The packages/** path in every app filter means any shared package change triggers all app tests. The cache: 'npm' in setup-node caches based on package-lock.json. Since you have one lockfile at the root, the cache is shared across all jobs automatically.

Dependency management — the hoisting trap

npm workspaces hoists dependencies to the root node_modules by default. This creates a subtle trap: a package can accidentally import a dependency it never declared because it was hoisted from a sibling.

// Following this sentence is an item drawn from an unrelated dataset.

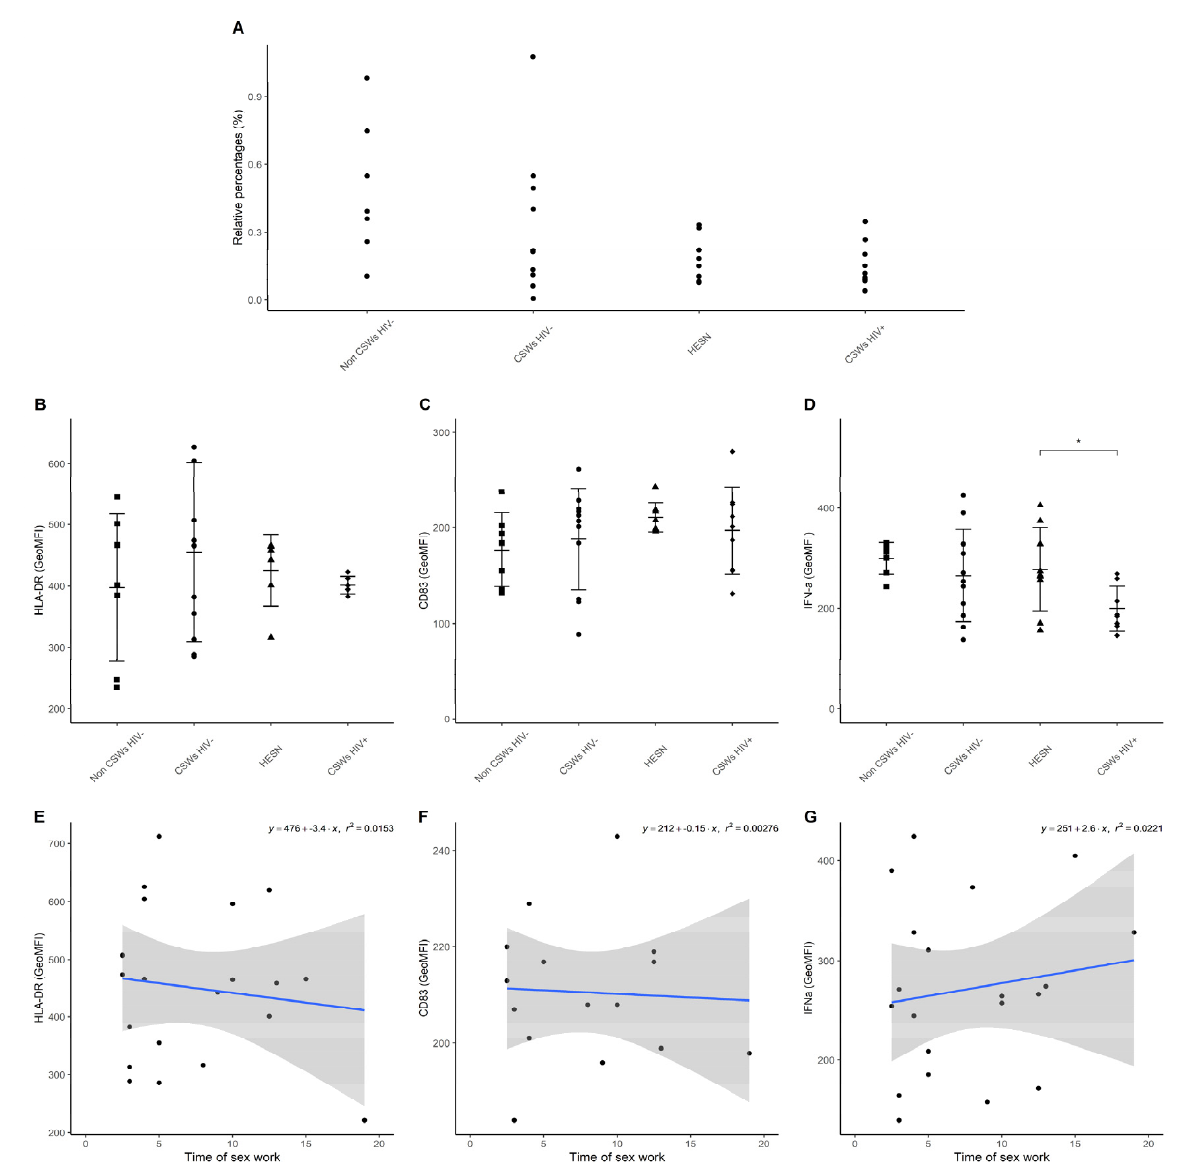
Figure 7. Flow cytometry analyses of pDCs. ( A ) pDC relative frequencies were calculated vs. total live PBMCs, ( B ) HLA-DR, ( C ) CD83, and ( D ) ex vivo intracellular IFN- α expression levels as determined by geometric mean fluorescence intensity (GeoMFI). Data are presented as the mean value ± SD of samples from 7 non-CSWs HIV- (HIV-1-uninfected control women from the general population), 9 CSWs HIV- (HIV-1-uninfected 2.5–5-year CSWs “early HESNs”), 11 HESNs (HIV-1-uninfected ≥ 10 years CSWs), and 9 CSWs HIV+ (HIV-1-infected CSWs). Significance levels are shown as * ( p < 0.05). ( E – G ) Linear regression analyses are shown for CSWs HIV- (HIV-1-uninfected 2.5–5-year CSWs “early HESNs”) and HESNs (HIV-1-uninfected ≥ 10 years CSWs).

// apps/api depends on: express, @myrepo/utils
// packages/utils depends on: lodash

// apps/api/src/index.ts:
import _ from 'lodash'; // works locally (hoisted), crashes in production Docker

Catch this with eslint-plugin-import and the no-extraneous-dependencies rule:

// apps/api/.eslintrc.js
module.exports = {
  rules: {
    'import/no-extraneous-dependencies': ['error', {
      packageDir: ['.', '../../'], // check both local and root package.json
    }],
  },
};

Bump shared dependency versions across all workspaces at once:

# Bump typescript everywhere at once
npm install typescript@5.8 --save-dev --workspaces

Common mistakes

• Importing with relative paths across package boundaries — import { something } from '../../packages/utils/src' bypasses workspace resolution entirely and breaks when you move files. Always import via the package name: from '@myrepo/utils'
• Running npm install inside a workspace instead of the root — creates a nested node_modules that causes duplicate installs and breaks workspace symlinks silently
• Not setting "private": true on internal packages — someone will eventually run npm publish from the wrong directory
• Sharing environment variable values between apps via the root .env — each app should own its own env file. A packages/config package with Zod validation is the right place for the shared parsing logic, not the values
• Letting apps import from other apps — anything shared between apps belongs in packages/, not in a cross-app import that defeats the structure entirely
• Not declaring a Node.js engine range at the root — workspaces inherit root engine constraints. Without it, npm won't warn when someone installs on the wrong Node version

The takeaway

A monorepo is not a project structure decision — it's a dependency management decision. The structure exists to make the dependency graph explicit: apps/ depends on packages/, packages/ depends on other packages/, nothing flows the other direction. npm workspaces, a shared tsconfig.base.json, and source-linked internal packages give you that graph with minimal tooling. The CI pipeline with path-based change detection is what makes it fast enough to be usable. Get those four things right and the monorepo pays you back in eliminated duplicate code, consistent types across services, and a single npm install that sets up everything.